# Hi



## hanse004 (May 3, 2007)

Hi, 
My name is Colby. I am 20 yrs old and live in Birmingham/Tuscaloosa Alabama. I am a senior at the University of Alabama and am in the process of buying a new horse! YEA! (I've posted a critique of a prospect on the critique feed so please stop by and take a look! Anyhow, I have been riding since I was 6...with the exception of the college yrs....haven't done much other than a rodeo queen contest...But I have now decided that I cannot live another day without a horse in my life. I don't think my mother understands my love for horses....as she wasn't too thrilled that I was planning on using some school money for horse money....but she knows that I am going to do it whether she agrees or not. Anyhow, I am currently looking for a horse rather cheap seeing that I am still a poor college student....I have found a barn that offers a co-op program for $100 a month + 6hrs a week of work ....really good deal in my book seeing that it is full board with the works! Going to take a look this Friday. And possible a horse on Saturday! Wish me luck....I don't think I'm going to be able to sleep for the next couple of nights due to the massive amount of excitement!!!!!


----------



## meggymoo (Mar 10, 2007)

Hi and Welcome Colby! 

Good luck in getting your new horse, keep us posted! :wink:


----------



## DesertGal (Apr 28, 2007)

Yeah! Good for you!

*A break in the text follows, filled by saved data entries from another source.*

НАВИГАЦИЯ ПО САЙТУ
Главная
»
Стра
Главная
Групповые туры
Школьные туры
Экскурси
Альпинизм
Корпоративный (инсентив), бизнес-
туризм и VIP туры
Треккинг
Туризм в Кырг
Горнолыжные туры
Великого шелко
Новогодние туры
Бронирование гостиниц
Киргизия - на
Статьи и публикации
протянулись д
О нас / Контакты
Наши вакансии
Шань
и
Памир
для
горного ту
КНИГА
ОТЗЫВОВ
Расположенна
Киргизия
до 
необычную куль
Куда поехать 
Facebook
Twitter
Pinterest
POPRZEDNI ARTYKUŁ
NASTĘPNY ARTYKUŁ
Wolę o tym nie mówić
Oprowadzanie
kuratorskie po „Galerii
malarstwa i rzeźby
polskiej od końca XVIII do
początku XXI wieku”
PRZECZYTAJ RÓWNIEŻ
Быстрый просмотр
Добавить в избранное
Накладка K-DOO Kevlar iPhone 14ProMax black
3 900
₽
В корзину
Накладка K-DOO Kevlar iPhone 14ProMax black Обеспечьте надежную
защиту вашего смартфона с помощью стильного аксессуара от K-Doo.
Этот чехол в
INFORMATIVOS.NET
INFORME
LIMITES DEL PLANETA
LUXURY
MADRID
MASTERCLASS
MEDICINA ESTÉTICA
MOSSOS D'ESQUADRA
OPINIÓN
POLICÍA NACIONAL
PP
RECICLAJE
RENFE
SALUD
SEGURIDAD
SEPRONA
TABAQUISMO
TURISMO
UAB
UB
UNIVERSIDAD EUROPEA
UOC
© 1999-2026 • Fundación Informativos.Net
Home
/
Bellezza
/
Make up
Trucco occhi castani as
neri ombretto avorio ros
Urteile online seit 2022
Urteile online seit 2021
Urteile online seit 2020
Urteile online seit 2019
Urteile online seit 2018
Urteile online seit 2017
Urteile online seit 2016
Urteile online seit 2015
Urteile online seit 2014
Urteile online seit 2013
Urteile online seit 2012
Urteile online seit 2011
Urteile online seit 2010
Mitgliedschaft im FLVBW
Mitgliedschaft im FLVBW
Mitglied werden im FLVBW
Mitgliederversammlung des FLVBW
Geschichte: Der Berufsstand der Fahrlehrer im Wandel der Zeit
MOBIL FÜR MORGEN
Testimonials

Getting a horse is soooo exciting!!!
Sounds like you have a really good deal there. Keeping fingers crossed for you!


----------



## LisaAnn (Apr 30, 2007)

Welcome Hanse004,
I am a newbie too and still franticly searching for my first horse share in my area in England. I know how you feel regarding excitment, I just don't seem to be having much luck so far. But I have patience and passion so I shall persevere. Keep us posted.
Regards Lisa.x


----------



## hanse004 (May 3, 2007)

Thank you all for your replys...I am looking at the stable tomorrow as well as looking at 2 different horses....the qh/tb that I have posted in the critique section and another grey dapple quarter horse. Wish me luck!


----------